Any way thank you all again our conversation was really helpful and I learn a lot from it.

 

[mtwieg]

In theory you can perform any narrowband impedance transformation with a two-component matching circuit like L6+C165 in your original schematic (though depending on the antenna impedance they may not end up being an inductor and capacitor as drawn). The problem is that the match might demand odd component values. So adding a third component for a tee or pi network adds some additional flexibility. Again, you already have the makings of a tee network in your schematic. But for the external antenna, you shouldn't need any matching network, just a 50ohm microstrip, assuming the antenna port wants to see 50 ohms.

 

[ctzof]

In theory you can perform any narrowband impedance transformation with a two-component matching circuit like L6+C165 in your original schematic (though depending on the antenna impedance they may not end up being an inductor and capacitor as drawn). The problem is that the match might demand odd component values. So adding a third component for a tee or pi network adds some additional flexibility. Again, you already have the makings of a tee network in your schematic. But for the external antenna, you shouldn't need any matching network, just a 50ohm microstrip, assuming the antenna port wants to see 50 ohms.

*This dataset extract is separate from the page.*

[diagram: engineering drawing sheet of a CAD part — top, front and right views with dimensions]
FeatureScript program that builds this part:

Ok but at least want this C157 capacitor as an ESD protection so I suppose this going to affect the final impedance so I need to have some additional components to retune the antenna

 

[ctzof]

Some provide S11 parameters. Especially for monopoles are these parameters only correct for the by provider given size of ground-plane. At 2.4 GHz, is it common with other types of antennas which visually looks like monopoles (one black plastic pin with a RP SMA in bottom) but are internally designed like end-feed dipoles or as collinear elements. These are usually less depending on ground-plane for its impedance.
It is however relative common that these antennas are mass-produced by a mechanical producer which can mold plastic pins but have no clue how impedance is measured. They do then in data-sheet state that antenna impedance is 50 Ohm and black. Probably equal truth as that your transmitter have 50 Ohm impedance .
Most antenna impedances are relative okey, but have also seen some real bad examples.

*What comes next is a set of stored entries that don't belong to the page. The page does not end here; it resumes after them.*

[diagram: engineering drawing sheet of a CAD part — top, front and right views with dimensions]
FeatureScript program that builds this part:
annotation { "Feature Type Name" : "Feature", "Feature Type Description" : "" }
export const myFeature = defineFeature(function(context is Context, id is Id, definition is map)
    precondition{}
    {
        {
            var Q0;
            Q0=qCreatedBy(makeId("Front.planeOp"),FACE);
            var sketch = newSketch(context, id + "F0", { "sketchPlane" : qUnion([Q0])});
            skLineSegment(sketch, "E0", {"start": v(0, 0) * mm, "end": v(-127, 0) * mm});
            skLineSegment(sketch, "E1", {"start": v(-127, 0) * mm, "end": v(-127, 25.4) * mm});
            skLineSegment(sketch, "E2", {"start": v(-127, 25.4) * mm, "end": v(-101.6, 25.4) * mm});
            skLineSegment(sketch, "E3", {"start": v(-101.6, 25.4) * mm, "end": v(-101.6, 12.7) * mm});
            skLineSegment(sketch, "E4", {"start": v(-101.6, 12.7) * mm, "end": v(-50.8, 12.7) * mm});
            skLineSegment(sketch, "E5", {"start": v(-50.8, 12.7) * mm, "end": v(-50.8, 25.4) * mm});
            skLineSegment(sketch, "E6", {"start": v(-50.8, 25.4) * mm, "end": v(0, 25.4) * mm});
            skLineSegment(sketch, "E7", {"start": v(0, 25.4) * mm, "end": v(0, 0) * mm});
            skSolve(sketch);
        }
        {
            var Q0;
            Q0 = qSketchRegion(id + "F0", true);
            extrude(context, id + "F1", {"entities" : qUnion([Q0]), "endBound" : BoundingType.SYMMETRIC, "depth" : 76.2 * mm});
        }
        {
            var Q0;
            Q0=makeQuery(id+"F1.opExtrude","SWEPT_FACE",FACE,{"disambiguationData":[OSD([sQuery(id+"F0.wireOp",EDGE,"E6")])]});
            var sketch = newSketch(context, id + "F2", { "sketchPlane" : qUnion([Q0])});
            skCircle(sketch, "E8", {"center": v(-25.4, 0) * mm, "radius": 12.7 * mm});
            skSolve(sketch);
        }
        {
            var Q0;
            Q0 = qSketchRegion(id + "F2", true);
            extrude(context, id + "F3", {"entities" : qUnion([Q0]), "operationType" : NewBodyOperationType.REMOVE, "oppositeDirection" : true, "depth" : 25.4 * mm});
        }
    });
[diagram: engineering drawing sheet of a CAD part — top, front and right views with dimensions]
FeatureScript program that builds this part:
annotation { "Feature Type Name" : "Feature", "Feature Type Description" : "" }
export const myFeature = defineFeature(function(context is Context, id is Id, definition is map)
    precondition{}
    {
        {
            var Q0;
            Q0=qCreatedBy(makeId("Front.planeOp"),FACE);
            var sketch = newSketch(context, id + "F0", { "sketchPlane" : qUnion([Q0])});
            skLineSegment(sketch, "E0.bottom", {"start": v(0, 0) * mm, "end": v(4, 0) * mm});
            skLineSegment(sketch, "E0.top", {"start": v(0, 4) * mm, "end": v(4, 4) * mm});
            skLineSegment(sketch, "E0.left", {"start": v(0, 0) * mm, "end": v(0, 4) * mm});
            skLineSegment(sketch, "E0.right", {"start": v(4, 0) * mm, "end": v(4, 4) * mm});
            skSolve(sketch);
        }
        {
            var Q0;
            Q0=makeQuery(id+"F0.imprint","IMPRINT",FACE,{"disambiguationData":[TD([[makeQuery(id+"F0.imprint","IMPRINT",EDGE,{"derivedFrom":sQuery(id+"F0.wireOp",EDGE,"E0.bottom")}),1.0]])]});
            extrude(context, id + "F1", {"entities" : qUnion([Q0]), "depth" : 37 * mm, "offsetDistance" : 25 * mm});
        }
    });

I need also this ESD protection capacitor C157 because the board is going to be tested with some input voltages for ESD compliance. Probably is going to affect matching network performance right. Is a good idea to put it there? Is there another way to achieve ESD protection? And finally can this capacitor be integrated to the existing matching network?

 

[mtwieg]

I don't see C157 on any of your schematics.

You can get some protection by making your network a with a highpass frequency response, but your components should be rated for the voltages that will occur from the ESD event. Probably not going to happen if they are little 0402 packages.

 

[FvM]

I don't see C157 on any of your schematics.

Don't expect a capacitor symbol...

 

[ctzof]

Its not exactly a capacitor is an ESD protection component with name C157. Is in the first post at the output of external antenna. The thing is that all the connectors of the board have to be tested for ESD that's why I want to put this component while at the same time want to keep the antenna matched. Is there a way for this.